[Assignment] Nothing but the lines from the first line of the records through the line with "index pip: (177, 193)" should be output, exactly as written and free of pictures.

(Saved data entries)
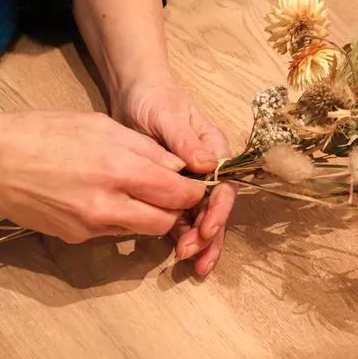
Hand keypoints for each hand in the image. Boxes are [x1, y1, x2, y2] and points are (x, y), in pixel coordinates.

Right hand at [0, 108, 205, 242]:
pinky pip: (114, 232)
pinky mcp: (76, 238)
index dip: (192, 190)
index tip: (193, 182)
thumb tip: (178, 166)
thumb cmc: (43, 133)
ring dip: (149, 214)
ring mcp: (91, 227)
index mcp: (119, 169)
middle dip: (174, 208)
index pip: (177, 193)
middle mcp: (109, 205)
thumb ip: (144, 149)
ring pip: (141, 230)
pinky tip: (105, 198)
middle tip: (170, 191)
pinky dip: (121, 218)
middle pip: (165, 220)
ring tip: (137, 192)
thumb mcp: (100, 125)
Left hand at [110, 80, 236, 274]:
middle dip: (209, 235)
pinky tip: (177, 252)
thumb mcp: (167, 115)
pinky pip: (181, 216)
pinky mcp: (172, 190)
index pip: (224, 185)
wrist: (133, 95)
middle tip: (195, 258)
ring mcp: (192, 182)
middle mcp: (208, 169)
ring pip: (202, 217)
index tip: (206, 229)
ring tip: (188, 262)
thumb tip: (207, 166)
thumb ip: (186, 141)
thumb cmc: (154, 99)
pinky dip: (181, 235)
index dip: (218, 211)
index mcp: (214, 150)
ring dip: (199, 241)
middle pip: (216, 208)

[Answer to this task]
Hand keypoints for each hand in the image. Boxes are [x1, y1, x2, y2] and points are (x, y), in pixel coordinates.

Right hand at [0, 108, 205, 242]:
pinky pip: (114, 232)
pinky mcp: (76, 238)
index dip: (192, 190)
index tip: (193, 182)
thumb tip: (178, 166)
thumb cmc: (43, 133)
ring dip: (149, 214)
ring mcp: (91, 227)
index mcp: (119, 169)
middle dip: (174, 208)
index pip: (177, 193)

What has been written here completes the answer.